|
|
|
|
|
by ramraj07
1208 days ago
|
|
I don’t understand why people are obsessed with extinction as some great evil - it’s as evil as the concept of death itself; killing something is evil (or is it not? Outside humans even this isn’t considered unnatural), but something dying naturally is not. Clearly many animals have gone extinct because of humans (many memorable ones before humanity developed a sufficiently profound collective consciousness that could ponder about this), but I don’t see how there’s any moral, ethical or natural urge to repent and offer reparations for this. Species die, that’s the natural order of things for species in general and if this round of mass extinction is humanity induced then we should focus on reducing its scale instead of trying to go undo it as if that absolves us of anything. This says nothing about the scientific ability to do this, anyway, which as this article points is mostly BS. My general experience is if you try to do something that doesn’t make full logical economical and moral sense, you end up with this charlatan group. Crypto is another example of the same. |
|
When we say “natural” we’re already being anthropocentric by dividing reality between things that happen because of humans and everything else. You can’t hand wave away what’s occurred because of our behavior by point to the “natural order of things” when it explicitly isn’t.

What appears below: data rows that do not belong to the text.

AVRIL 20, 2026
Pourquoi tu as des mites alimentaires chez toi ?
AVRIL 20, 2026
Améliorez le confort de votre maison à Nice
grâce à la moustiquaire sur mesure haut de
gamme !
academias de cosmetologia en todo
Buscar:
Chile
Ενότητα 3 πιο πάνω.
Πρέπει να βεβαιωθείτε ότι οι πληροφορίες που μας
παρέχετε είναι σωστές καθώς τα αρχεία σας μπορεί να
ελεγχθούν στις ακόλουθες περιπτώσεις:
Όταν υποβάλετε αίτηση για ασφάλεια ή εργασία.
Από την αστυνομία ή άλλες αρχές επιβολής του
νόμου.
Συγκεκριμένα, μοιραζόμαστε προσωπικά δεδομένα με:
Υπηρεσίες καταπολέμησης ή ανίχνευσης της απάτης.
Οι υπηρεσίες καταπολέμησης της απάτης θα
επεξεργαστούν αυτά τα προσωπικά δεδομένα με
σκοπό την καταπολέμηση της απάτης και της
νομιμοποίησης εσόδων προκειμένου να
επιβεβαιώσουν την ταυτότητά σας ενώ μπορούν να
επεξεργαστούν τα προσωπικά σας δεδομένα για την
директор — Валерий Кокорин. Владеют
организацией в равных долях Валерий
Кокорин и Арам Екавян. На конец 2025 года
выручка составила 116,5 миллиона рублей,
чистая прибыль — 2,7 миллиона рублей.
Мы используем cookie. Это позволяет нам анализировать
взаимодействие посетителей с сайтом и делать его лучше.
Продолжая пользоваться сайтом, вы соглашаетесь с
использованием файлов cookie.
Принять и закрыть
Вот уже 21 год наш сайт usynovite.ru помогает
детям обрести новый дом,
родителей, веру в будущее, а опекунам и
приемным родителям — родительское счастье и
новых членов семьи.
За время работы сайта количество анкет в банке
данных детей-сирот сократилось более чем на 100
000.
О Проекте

As to why people are obsessed. It’s just a value judgement? You might as well asked why certain groups are obsessed with getting in orderly queues and other groups deal with lines as competition to get to the front.
If you value not killing off other species then undoing an extinction would most definitely absolve you of that sin. I can see how if you personally don’t care about extinctions you wouldn’t care about undoing them, but you need to be able to put yourself in other people’s shoes to be able to understand the answer to your question.